[Exercise inputs Boundary: Start]
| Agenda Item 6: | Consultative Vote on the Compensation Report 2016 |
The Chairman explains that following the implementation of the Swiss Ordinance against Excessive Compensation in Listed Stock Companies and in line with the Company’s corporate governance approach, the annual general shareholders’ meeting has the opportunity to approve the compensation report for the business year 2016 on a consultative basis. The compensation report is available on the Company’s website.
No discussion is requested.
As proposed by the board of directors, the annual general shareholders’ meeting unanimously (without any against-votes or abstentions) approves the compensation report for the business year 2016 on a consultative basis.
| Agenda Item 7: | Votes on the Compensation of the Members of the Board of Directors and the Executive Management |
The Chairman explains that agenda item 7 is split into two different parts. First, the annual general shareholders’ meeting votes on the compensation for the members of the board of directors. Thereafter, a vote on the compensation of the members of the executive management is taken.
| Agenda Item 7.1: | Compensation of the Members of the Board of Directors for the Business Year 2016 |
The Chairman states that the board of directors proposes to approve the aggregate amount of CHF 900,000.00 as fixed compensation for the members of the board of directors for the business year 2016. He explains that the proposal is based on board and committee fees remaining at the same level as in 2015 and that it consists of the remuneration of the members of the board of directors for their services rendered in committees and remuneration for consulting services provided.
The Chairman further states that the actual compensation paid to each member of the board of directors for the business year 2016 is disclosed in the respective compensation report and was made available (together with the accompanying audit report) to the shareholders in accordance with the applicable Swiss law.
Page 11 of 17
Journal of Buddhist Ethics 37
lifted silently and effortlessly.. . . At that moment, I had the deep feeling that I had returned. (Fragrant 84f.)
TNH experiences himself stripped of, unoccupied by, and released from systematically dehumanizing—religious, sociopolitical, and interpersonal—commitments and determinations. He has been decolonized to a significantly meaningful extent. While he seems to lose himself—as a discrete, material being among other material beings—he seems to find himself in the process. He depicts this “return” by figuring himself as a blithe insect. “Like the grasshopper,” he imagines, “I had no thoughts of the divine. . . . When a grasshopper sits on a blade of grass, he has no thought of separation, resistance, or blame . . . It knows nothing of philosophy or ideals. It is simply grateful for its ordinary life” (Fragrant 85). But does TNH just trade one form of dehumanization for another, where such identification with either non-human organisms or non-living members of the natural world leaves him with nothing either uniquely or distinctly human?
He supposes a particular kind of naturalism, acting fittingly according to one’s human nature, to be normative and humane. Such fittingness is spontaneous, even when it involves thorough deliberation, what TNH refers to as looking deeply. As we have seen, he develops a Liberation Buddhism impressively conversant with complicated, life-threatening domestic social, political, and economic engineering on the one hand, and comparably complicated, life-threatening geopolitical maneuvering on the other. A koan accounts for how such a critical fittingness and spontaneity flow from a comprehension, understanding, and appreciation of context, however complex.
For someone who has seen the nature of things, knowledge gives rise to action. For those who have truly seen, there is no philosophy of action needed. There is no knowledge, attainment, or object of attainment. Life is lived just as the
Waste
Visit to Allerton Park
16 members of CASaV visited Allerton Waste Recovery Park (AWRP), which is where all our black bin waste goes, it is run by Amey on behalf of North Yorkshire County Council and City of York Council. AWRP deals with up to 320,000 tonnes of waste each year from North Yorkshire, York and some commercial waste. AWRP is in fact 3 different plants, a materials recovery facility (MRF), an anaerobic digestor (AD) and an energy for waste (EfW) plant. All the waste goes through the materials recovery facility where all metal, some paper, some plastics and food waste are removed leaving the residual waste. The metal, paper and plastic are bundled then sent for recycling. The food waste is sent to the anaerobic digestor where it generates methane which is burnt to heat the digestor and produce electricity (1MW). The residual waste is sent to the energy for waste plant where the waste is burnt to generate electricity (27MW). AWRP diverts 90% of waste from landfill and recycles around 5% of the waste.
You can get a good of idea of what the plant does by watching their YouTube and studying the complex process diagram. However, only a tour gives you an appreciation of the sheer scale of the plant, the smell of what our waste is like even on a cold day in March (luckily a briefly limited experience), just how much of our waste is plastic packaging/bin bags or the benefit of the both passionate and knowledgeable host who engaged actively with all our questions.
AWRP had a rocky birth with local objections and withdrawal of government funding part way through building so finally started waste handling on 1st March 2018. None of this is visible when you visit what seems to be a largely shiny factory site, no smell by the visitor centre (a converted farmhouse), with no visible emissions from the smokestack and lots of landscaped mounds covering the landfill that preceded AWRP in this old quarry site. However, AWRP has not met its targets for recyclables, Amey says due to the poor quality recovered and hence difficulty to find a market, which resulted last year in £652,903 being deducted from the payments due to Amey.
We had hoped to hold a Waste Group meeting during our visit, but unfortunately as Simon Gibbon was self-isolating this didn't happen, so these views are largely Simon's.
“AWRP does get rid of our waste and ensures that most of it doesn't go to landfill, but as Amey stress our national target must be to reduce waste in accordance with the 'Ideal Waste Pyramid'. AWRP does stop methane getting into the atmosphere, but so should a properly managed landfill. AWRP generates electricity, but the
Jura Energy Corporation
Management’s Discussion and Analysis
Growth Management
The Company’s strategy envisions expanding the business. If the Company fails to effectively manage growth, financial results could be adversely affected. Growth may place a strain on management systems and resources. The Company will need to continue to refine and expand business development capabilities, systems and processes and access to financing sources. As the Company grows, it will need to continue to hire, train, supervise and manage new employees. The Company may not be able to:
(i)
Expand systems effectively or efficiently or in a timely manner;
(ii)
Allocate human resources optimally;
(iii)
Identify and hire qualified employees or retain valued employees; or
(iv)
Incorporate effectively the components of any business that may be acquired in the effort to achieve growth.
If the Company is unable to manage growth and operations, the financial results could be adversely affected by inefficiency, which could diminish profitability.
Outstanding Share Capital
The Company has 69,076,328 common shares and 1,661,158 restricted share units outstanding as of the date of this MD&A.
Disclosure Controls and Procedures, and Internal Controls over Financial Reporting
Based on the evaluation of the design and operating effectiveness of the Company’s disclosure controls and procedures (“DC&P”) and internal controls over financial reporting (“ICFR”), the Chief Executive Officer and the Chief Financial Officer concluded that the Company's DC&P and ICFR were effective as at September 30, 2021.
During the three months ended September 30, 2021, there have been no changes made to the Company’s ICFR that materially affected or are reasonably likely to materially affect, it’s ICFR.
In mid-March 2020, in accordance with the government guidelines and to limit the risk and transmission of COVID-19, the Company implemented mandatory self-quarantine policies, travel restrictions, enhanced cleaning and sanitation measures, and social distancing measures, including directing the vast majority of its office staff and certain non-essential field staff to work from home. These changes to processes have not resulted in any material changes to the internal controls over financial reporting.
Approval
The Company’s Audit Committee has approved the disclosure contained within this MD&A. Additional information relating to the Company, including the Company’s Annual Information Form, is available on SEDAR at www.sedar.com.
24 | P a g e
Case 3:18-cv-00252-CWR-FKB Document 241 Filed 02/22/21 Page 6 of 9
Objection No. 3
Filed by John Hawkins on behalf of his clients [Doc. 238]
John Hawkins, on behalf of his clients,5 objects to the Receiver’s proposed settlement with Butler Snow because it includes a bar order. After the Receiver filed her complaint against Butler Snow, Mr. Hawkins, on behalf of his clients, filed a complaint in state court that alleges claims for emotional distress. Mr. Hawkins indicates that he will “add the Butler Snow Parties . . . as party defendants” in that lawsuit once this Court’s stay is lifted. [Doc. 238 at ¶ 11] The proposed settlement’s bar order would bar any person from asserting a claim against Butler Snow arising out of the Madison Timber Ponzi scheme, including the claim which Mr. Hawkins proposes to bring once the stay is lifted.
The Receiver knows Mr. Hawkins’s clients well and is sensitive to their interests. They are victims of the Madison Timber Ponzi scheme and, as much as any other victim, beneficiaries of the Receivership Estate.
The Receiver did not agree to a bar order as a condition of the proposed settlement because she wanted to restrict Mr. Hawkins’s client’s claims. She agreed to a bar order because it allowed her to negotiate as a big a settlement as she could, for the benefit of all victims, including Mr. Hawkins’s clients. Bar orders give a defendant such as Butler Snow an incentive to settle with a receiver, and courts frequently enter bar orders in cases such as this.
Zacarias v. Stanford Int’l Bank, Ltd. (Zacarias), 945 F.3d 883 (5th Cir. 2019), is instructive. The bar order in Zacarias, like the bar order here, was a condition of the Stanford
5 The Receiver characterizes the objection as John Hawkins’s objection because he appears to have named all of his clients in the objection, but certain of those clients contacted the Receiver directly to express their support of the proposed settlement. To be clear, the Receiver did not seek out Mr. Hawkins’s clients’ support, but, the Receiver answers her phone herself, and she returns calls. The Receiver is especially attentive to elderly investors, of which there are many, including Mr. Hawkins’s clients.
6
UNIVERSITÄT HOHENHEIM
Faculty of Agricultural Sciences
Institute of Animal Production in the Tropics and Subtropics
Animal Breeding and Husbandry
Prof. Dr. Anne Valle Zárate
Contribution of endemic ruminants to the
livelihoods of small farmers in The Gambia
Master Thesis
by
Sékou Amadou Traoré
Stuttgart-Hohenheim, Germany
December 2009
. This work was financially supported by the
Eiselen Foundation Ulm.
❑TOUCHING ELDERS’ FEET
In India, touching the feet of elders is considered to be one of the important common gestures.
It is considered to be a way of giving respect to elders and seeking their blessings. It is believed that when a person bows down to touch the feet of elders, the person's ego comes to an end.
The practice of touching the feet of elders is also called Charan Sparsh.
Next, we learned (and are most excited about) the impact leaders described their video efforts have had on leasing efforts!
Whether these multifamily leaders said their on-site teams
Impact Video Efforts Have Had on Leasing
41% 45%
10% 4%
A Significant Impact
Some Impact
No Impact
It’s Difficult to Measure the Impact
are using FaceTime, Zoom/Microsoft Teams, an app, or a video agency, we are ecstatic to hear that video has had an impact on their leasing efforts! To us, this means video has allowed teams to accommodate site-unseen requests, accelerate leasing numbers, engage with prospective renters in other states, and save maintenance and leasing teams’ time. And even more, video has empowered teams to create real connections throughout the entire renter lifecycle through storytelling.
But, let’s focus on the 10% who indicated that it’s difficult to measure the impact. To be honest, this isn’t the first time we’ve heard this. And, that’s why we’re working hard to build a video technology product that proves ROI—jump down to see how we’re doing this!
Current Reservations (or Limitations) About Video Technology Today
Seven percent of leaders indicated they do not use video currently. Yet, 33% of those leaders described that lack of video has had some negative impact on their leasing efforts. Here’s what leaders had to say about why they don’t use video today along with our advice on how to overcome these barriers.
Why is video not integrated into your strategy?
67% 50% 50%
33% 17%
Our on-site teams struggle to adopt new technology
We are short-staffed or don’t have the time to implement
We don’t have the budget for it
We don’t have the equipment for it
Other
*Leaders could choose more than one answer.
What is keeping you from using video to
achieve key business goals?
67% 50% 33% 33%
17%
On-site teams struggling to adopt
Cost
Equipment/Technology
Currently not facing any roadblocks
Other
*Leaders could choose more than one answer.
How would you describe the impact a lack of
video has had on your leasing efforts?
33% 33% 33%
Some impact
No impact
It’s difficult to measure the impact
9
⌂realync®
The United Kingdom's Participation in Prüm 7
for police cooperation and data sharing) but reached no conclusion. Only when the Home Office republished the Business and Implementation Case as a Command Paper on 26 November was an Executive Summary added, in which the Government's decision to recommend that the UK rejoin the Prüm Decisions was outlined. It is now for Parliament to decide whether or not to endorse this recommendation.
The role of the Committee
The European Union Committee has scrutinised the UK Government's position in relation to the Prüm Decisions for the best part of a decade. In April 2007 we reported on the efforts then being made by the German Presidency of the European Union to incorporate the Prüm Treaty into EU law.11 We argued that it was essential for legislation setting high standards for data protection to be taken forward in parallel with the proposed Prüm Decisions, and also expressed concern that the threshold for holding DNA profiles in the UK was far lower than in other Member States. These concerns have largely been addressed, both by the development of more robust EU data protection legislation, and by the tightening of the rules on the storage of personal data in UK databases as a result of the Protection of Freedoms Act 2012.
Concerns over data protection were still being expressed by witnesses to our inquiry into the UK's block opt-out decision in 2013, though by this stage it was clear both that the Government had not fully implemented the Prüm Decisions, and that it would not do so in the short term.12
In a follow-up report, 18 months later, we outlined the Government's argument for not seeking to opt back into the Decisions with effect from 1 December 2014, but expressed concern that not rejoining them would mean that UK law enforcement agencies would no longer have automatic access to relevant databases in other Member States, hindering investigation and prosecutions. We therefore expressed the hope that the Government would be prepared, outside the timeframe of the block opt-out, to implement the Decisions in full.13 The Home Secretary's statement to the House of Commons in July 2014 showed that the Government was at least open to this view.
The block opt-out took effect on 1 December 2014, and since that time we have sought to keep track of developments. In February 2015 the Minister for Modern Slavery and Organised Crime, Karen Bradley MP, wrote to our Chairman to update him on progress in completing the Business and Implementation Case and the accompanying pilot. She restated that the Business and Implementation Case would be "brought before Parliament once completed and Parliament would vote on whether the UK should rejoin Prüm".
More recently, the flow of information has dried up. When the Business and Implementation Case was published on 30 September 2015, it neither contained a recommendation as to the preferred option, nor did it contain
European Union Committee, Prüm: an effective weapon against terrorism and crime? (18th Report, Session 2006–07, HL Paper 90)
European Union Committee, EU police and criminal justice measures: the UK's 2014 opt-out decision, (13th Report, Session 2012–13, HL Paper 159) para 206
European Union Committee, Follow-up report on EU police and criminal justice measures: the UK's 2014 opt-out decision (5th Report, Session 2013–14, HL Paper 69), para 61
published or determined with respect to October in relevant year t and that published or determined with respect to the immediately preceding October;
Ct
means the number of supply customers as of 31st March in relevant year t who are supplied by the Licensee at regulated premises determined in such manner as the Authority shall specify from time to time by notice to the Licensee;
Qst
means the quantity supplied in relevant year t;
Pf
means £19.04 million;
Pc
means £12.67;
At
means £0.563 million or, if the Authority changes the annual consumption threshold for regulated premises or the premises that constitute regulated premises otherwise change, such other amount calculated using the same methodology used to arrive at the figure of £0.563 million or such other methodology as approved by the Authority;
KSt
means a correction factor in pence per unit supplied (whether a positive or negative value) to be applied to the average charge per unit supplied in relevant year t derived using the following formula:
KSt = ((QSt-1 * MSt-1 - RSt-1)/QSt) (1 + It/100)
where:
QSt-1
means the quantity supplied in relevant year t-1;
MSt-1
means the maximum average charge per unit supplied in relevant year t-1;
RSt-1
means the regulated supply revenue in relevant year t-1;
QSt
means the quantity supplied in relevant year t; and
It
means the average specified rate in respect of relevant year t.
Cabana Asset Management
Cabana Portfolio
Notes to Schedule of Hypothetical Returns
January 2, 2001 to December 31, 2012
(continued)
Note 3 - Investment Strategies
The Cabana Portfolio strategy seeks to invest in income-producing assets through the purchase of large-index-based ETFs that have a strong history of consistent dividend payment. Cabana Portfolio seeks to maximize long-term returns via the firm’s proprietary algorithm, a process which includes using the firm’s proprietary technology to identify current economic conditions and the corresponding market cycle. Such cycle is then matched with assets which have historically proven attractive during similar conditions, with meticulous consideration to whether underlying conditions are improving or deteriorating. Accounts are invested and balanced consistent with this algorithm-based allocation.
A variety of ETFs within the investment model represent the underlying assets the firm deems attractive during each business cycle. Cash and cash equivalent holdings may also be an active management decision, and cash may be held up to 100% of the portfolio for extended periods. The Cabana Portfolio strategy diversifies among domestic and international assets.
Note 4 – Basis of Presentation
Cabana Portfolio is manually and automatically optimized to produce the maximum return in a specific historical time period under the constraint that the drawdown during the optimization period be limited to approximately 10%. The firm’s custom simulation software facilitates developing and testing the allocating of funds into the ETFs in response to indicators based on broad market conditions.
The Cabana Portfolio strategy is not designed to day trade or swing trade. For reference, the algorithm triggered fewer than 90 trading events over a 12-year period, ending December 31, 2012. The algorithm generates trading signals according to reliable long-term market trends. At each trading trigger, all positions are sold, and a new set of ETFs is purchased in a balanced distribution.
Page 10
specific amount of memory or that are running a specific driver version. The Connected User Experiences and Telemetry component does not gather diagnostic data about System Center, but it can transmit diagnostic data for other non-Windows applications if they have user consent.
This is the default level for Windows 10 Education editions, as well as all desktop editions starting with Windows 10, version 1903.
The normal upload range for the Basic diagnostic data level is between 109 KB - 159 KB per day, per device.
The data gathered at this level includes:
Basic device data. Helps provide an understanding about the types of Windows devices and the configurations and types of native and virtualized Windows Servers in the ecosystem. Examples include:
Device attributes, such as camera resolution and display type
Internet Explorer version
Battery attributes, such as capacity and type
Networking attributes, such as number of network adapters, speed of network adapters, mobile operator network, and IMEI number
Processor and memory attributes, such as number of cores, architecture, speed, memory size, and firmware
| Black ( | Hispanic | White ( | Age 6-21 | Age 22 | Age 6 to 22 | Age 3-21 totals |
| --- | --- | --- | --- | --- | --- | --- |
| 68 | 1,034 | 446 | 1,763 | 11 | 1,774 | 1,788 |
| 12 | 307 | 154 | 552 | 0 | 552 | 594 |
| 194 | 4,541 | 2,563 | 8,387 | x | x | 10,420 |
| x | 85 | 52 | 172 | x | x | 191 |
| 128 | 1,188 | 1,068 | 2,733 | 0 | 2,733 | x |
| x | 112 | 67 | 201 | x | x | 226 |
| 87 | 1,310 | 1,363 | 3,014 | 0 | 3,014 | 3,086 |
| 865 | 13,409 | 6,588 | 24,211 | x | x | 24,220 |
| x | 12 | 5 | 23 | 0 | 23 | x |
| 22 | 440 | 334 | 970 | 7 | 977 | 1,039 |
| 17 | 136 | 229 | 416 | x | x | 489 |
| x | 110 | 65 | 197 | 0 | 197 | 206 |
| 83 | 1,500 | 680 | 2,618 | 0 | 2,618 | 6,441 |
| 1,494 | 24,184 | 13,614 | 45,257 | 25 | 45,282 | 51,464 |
[Exercise inputs Boundary: End]
Exercise details |
Please give an exact copy of the entries above, from the line with "Internet Explorer version" down to the line with "1,774 | 1,788 |", inclusive, and nothing else.

Response below |
Internet Explorer version
Battery attributes, such as capacity and type
Networking attributes, such as number of network adapters, speed of network adapters, mobile operator network, and IMEI number
Processor and memory attributes, such as number of cores, architecture, speed, memory size, and firmware
| Black ( | Hispanic | White ( | Age 6-21 | Age 22 | Age 6 to 22 | Age 3-21 totals |
| --- | --- | --- | --- | --- | --- | --- |
| 68 | 1,034 | 446 | 1,763 | 11 | 1,774 | 1,788 |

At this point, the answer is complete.